_PROVIDED DATA:_
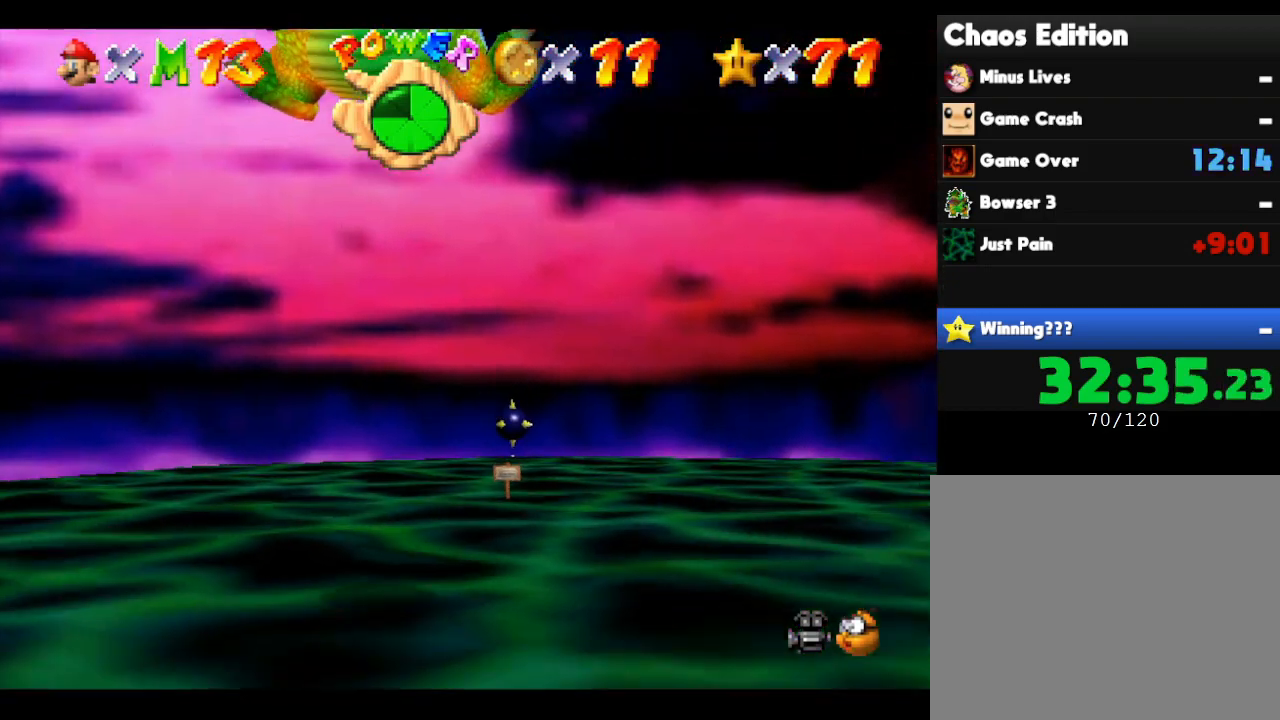
{"buttons": [], "left_stick": "center", "events": []}
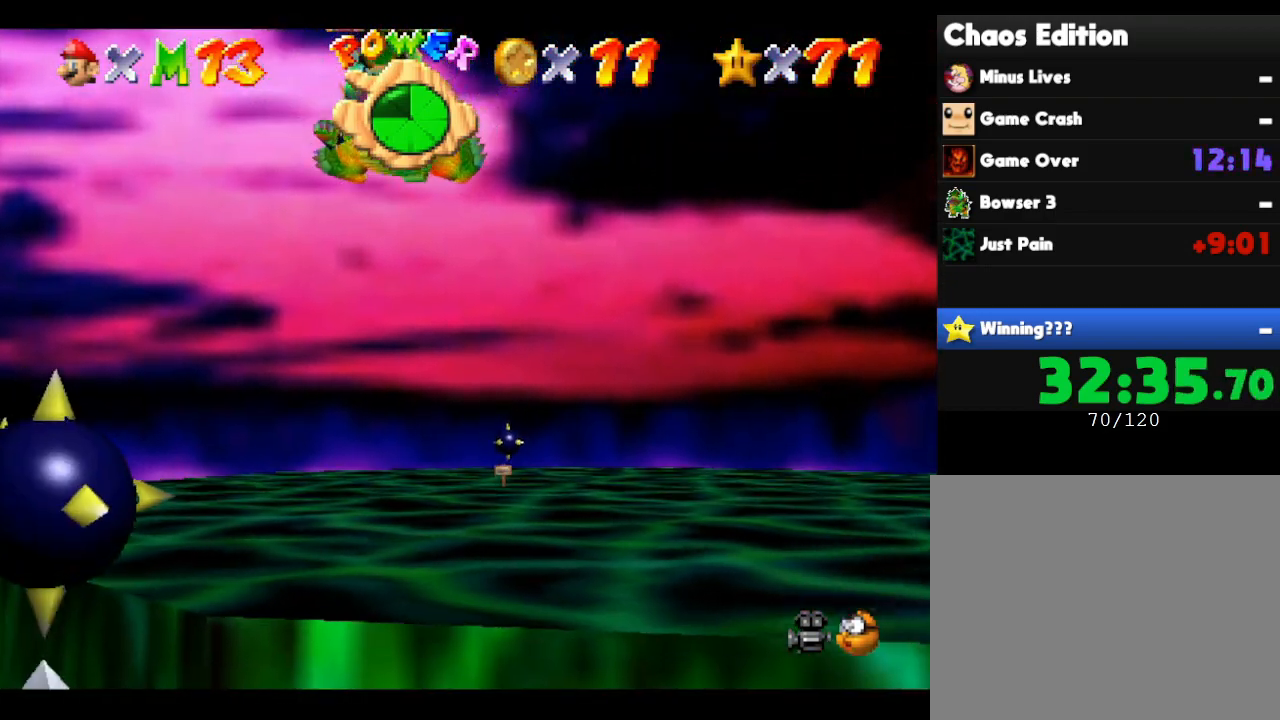
{"buttons": [], "left_stick": "center", "events": []}
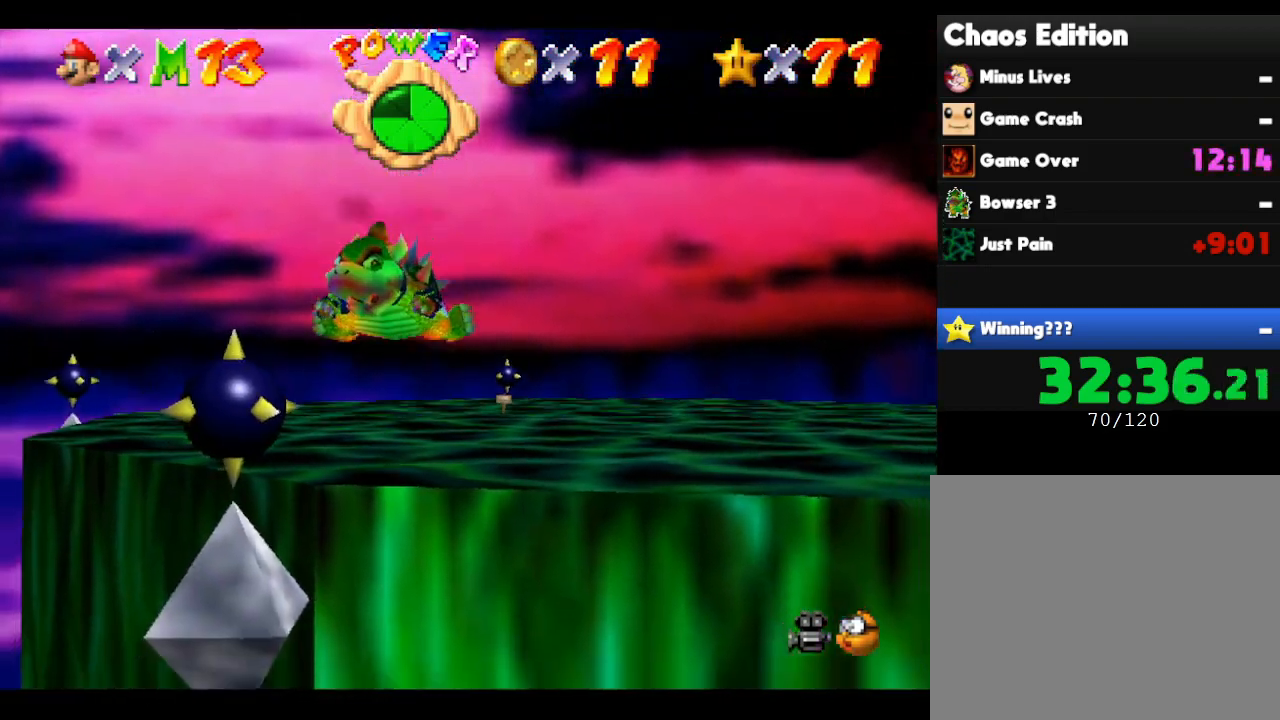
{"buttons": [], "left_stick": "center", "events": []}
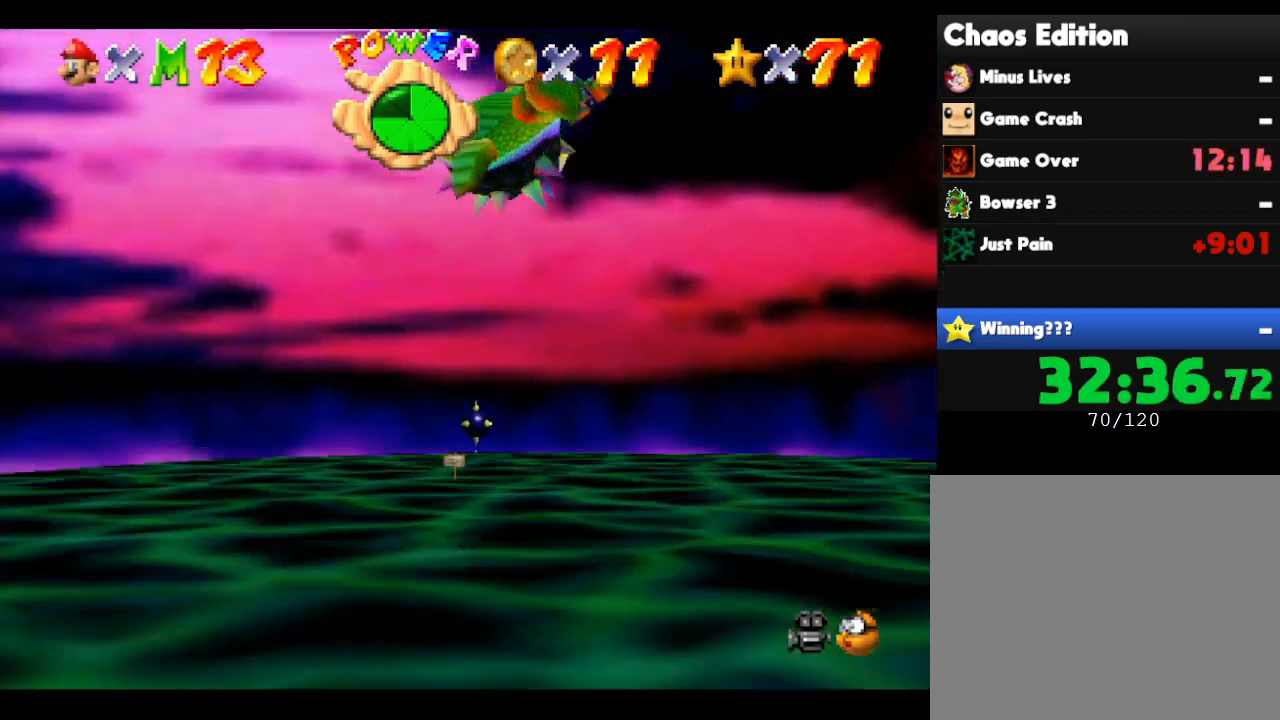
{"buttons": [], "left_stick": "down", "events": [[383, "left_stick", "down"]]}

_PROBLEM:_ In your output, repeat the listing above exactly and include none of the pictures.

_ANSWER FOR THE TASK:_
{"buttons": [], "left_stick": "center", "events": []}
{"buttons": [], "left_stick": "center", "events": []}
{"buttons": [], "left_stick": "center", "events": []}
{"buttons": [], "left_stick": "down", "events": [[383, "left_stick", "down"]]}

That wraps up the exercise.